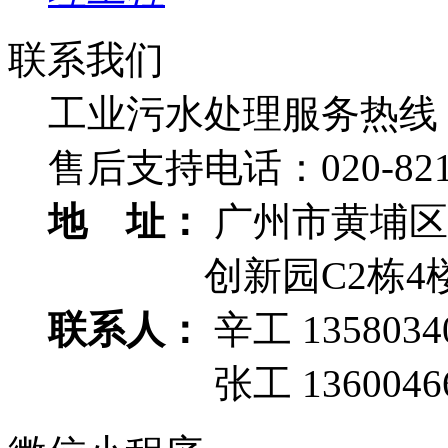
联系我们
工业污水处理服务热线
售后支持电话：
020-82
地 址：
广州市黄埔区
创新园C2栋4
联系人：
辛工 1358034
张工 13600466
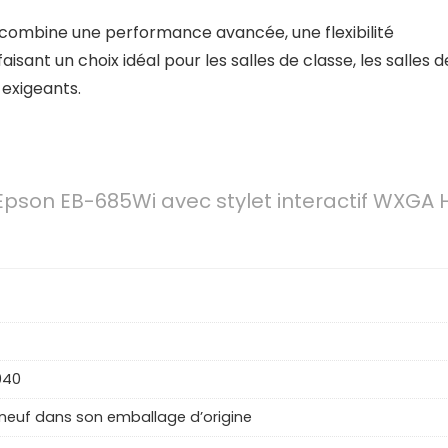
combine une performance avancée, une flexibilité
aisant un choix idéal pour les salles de classe, les salles d
 exigeants.
Epson EB-685Wi avec stylet interactif WXGA 
040
 neuf dans son emballage d’origine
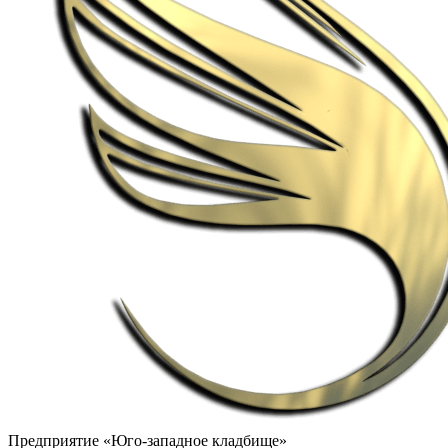
Предприятие «Юго-западное кладбище»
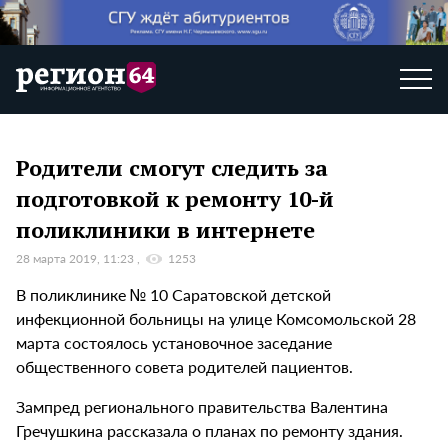
Родители смогут следить за
подготовкой к ремонту 10-й
поликлиники в интернете
28 марта 2019, 11:23
1253
В поликлинике № 10 Саратовской детской
инфекционной больницы на улице Комсомольской 28
марта состоялось установочное заседание
общественного совета родителей пациентов.
Зампред регионального правительства Валентина
Гречушкина рассказала о планах по ремонту здания.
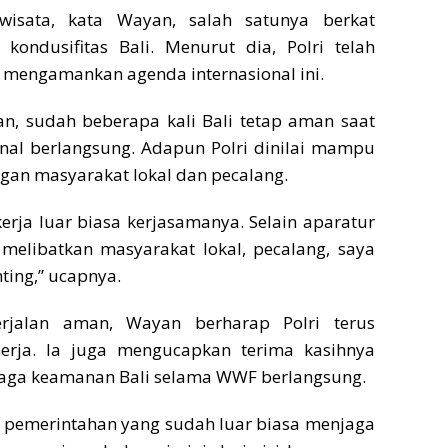
iwisata, kata Wayan, salah satunya berkat
ondusifitas Bali. Menurut dia, Polri telah
a mengamankan agenda internasional ini.
, sudah beberapa kali Bali tetap aman saat
onal berlangsung. Adapun Polri dinilai mampu
gan masyarakat lokal dan pecalang.
kerja luar biasa kerjasamanya. Selain aparatur
 melibatkan masyarakat lokal, pecalang, saya
nting,” ucapnya.
rjalan aman, Wayan berharap Polri terus
erja. Ia juga mengucapkan terima kasihnya
jaga keamanan Bali selama WWF berlangsung.
r pemerintahan yang sudah luar biasa menjaga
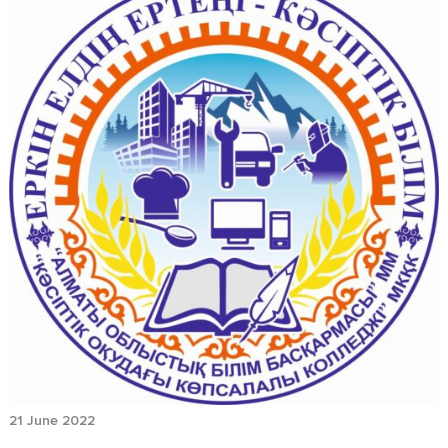
21 June 2022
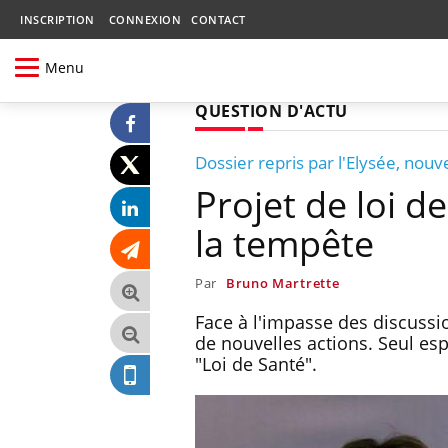
INSCRIPTION
CONNEXION
CONTACT
Menu
QUESTION D'ACTU
Dossier repris par l'Elysée, nouve
Projet de loi d
la tempête
Par
Bruno Martrette
Face à l'impasse des discussi
de nouvelles actions. Seul esp
"Loi de Santé".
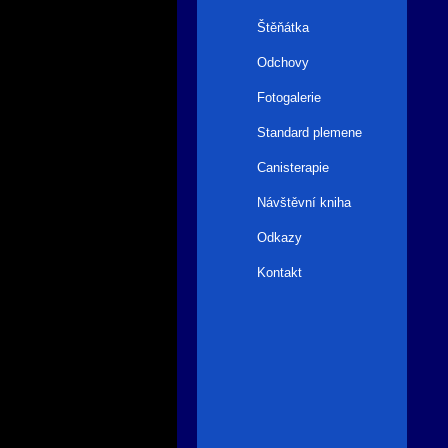
Štěňátka
Odchovy
Fotogalerie
Standard plemene
Canisterapie
Návštěvní kniha
Odkazy
Kontakt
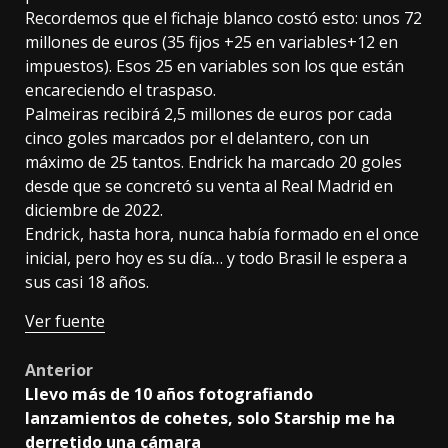
Recordemos que el fichaje blanco costó esto: unos 72
millones de euros (35 fijos +25 en variables+12 en
impuestos). Esos 25 en variables son los que están
encareciendo el traspaso.
Palmeiras recibirá 2,5 millones de euros por cada
cinco goles marcados por el delantero, con un
máximo de 25 tantos. Endrick ha marcado 20 goles
desde que se concretó su venta al Real Madrid en
diciembre de 2022.
Endrick, hasta hora, nunca había formado en el once
inicial, pero hoy es su día… y todo Brasil le espera a
sus casi 18 años.
Ver fuente
Post
Anterior
Llevo más de 10 años fotografiando
navigation
lanzamientos de cohetes, solo Starship me ha
derretido una cámara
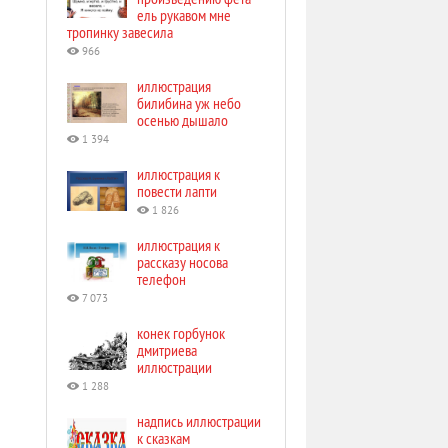
ель рукавом мне
тропинку завесила
966
иллюстрация
билибина уж небо
осенью дышало
1 394
иллюстрация к
повести лапти
1 826
иллюстрация к
рассказу носова
телефон
7 073
конек горбунок
дмитриева
иллюстрации
1 288
надпись иллюстрации
к сказкам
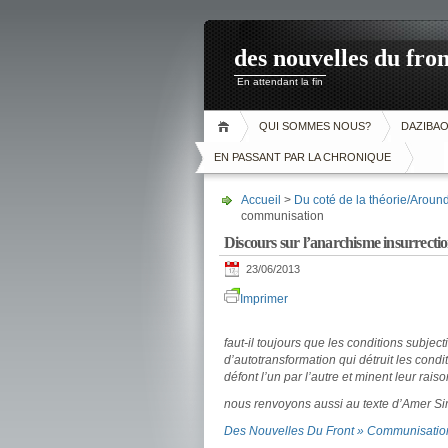
des nouvelles du fron
En attendant la fin
QUI SOMMES NOUS?
DAZIBA
EN PASSANT PAR LA CHRONIQUE
Accueil
>
Du coté de la théorie/Aroun
communisation
Discours sur l’anarchisme insurrectio
23/06/2013
Imprimer
faut-il toujours que les conditions subjec
d’autotransformation qui détruit les condi
défont l’un par l’autre et minent leur raiso
nous renvoyons aussi au texte d’Amer 
Des Nouvelles Du Front » Communisation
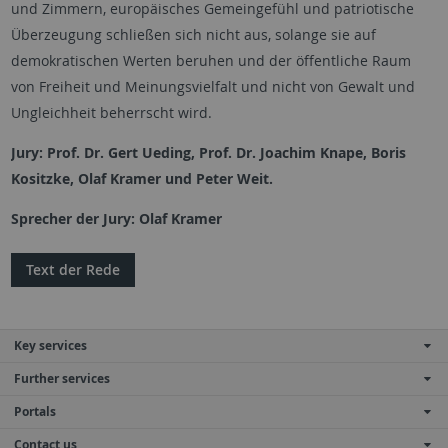
und Zimmern, europäisches Gemeingefühl und patriotische
Überzeugung schließen sich nicht aus, solange sie auf
demokratischen Werten beruhen und der öffentliche Raum
von Freiheit und Meinungsvielfalt und nicht von Gewalt und
Ungleichheit beherrscht wird.
Jury: Prof. Dr. Gert Ueding, Prof. Dr. Joachim Knape, Boris
Kositzke, Olaf Kramer und Peter Weit.
Sprecher der Jury: Olaf Kramer
Text der Rede
Key services
Further services
Portals
Contact us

---

> **Required work**
Recast the text read from all of the records above as a Markdown table with two columns, Row and Text: number each row and give one line per row, skipping blank lines. Leave the pictures out.

> **Answer to this task**
| Row | Text |
|---|---|
| 1 | 联系我们 |
| 2 | 工业污水处理服务热线 |
| 3 | 售后支持电话： |
| 4 | 020-82 |
| 5 | 地 址： |
| 6 | 广州市黄埔区 |
| 7 | 创新园C2栋4 |
| 8 | 联系人： |
| 9 | 辛工 1358034 |
| 10 | 张工 13600466 |
| 11 | combine une performance avancée, une flexibilité |
| 12 | aisant un choix idéal pour les salles de classe, les salles d |
| 13 |  exigeants. |
| 14 | Epson EB-685Wi avec stylet interactif WXGA  |
| 15 | 040 |
| 16 |  neuf dans son emballage d’origine |
| 17 | Предприятие «Юго-западное кладбище» |
| 18 | Родители смогут следить за |
| 19 | подготовкой к ремонту 10-й |
| 20 | поликлиники в интернете |
| 21 | 28 марта 2019, 11:23 |
| 22 | 1253 |
| 23 | В поликлинике № 10 Саратовской детской |
| 24 | инфекционной больницы на улице Комсомольской 28 |
| 25 | марта состоялось установочное заседание |
| 26 | общественного совета родителей пациентов. |
| 27 | Зампред регионального правительства Валентина |
| 28 | Гречушкина рассказала о планах по ремонту здания. |
| 29 | iwisata, kata Wayan, salah satunya berkat |
| 30 | ondusifitas Bali. Menurut dia, Polri telah |
| 31 | a mengamankan agenda internasional ini. |
| 32 | , sudah beberapa kali Bali tetap aman saat |
| 33 | onal berlangsung. Adapun Polri dinilai mampu |
| 34 | gan masyarakat lokal dan pecalang. |
| 35 | kerja luar biasa kerjasamanya. Selain aparatur |
| 36 |  melibatkan masyarakat lokal, pecalang, saya |
| 37 | nting,” ucapnya. |
| 38 | rjalan aman, Wayan berharap Polri terus |
| 39 | erja. Ia juga mengucapkan terima kasihnya |
| 40 | jaga keamanan Bali selama WWF berlangsung. |
| 41 | r pemerintahan yang sudah luar biasa menjaga |
| 42 | 21 June 2022 |
| 43 | INSCRIPTION |
| 44 | CONNEXION |
| 45 | CONTACT |
| 46 | Menu |
| 47 | QUESTION D'ACTU |
| 48 | Dossier repris par l'Elysée, nouve |
| 49 | Projet de loi d |
| 50 | la tempête |
| 51 | Par |
| 52 | Bruno Martrette |
| 53 | Face à l'impasse des discussi |
| 54 | de nouvelles actions. Seul esp |
| 55 | "Loi de Santé". |
| 56 | Štěňátka |
| 57 | Odchovy |
| 58 | Fotogalerie |
| 59 | Standard plemene |
| 60 | Canisterapie |
| 61 | Návštěvní kniha |
| 62 | Odkazy |
| 63 | Kontakt |
| 64 | Recordemos que el fichaje blanco costó esto: unos 72 |
| 65 | millones de euros (35 fijos +25 en variables+12 en |
| 66 | impuestos). Esos 25 en variables son los que están |
| 67 | encareciendo el traspaso. |
| 68 | Palmeiras recibirá 2,5 millones de euros por cada |
| 69 | cinco goles marcados por el delantero, con un |
| 70 | máximo de 25 tantos. Endrick ha marcado 20 goles |
| 71 | desde que se concretó su venta al Real Madrid en |
| 72 | diciembre de 2022. |
| 73 | Endrick, hasta hora, nunca había formado en el once |
| 74 | inicial, pero hoy es su día… y todo Brasil le espera a |
| 75 | sus casi 18 años. |
| 76 | Ver fuente |
| 77 | Post |
| 78 | Anterior |
| 79 | Llevo más de 10 años fotografiando |
| 80 | navigation |
| 81 | lanzamientos de cohetes, solo Starship me ha |
| 82 | derretido una cámara |
| 83 | ель рукавом мне |
| 84 | тропинку завесила |
| 85 | 966 |
| 86 | иллюстрация |
| 87 | билибина уж небо |
| 88 | осенью дышало |
| 89 | 1 394 |
| 90 | иллюстрация к |
| 91 | повести лапти |
| 92 | 1 826 |
| 93 | иллюстрация к |
| 94 | рассказу носова |
| 95 | телефон |
| 96 | 7 073 |
| 97 | конек горбунок |
| 98 | дмитриева |
| 99 | иллюстрации |
| 100 | 1 288 |
| 101 | надпись иллюстрации |
| 102 | к сказкам |
| 103 | des nouvelles du fron |
| 104 | En attendant la fin |
| 105 | QUI SOMMES NOUS? |
| 106 | DAZIBA |
| 107 | EN PASSANT PAR LA CHRONIQUE |
| 108 | Accueil |
| 109 | > |
| 110 | Du coté de la théorie/Aroun |
| 111 | communisation |
| 112 | Discours sur l’anarchisme insurrectio |
| 113 | 23/06/2013 |
| 114 | Imprimer |
| 115 | faut-il toujours que les conditions subjec |
| 116 | d’autotransformation qui détruit les condi |
| 117 | défont l’un par l’autre et minent leur raiso |
| 118 | nous renvoyons aussi au texte d’Amer  |
| 119 | Des Nouvelles Du Front » Communisation |
| 120 | und Zimmern, europäisches Gemeingefühl und patriotische |
| 121 | Überzeugung schließen sich nicht aus, solange sie auf |
| 122 | demokratischen Werten beruhen und der öffentliche Raum |
| 123 | von Freiheit und Meinungsvielfalt und nicht von Gewalt und |
| 124 | Ungleichheit beherrscht wird. |
| 125 | Jury: Prof. Dr. Gert Ueding, Prof. Dr. Joachim Knape, Boris |
| 126 | Kositzke, Olaf Kramer und Peter Weit. |
| 127 | Sprecher der Jury: Olaf Kramer |
| 128 | Text der Rede |
| 129 | Key services |
| 130 | Further services |
| 131 | Portals |
| 132 | Contact us |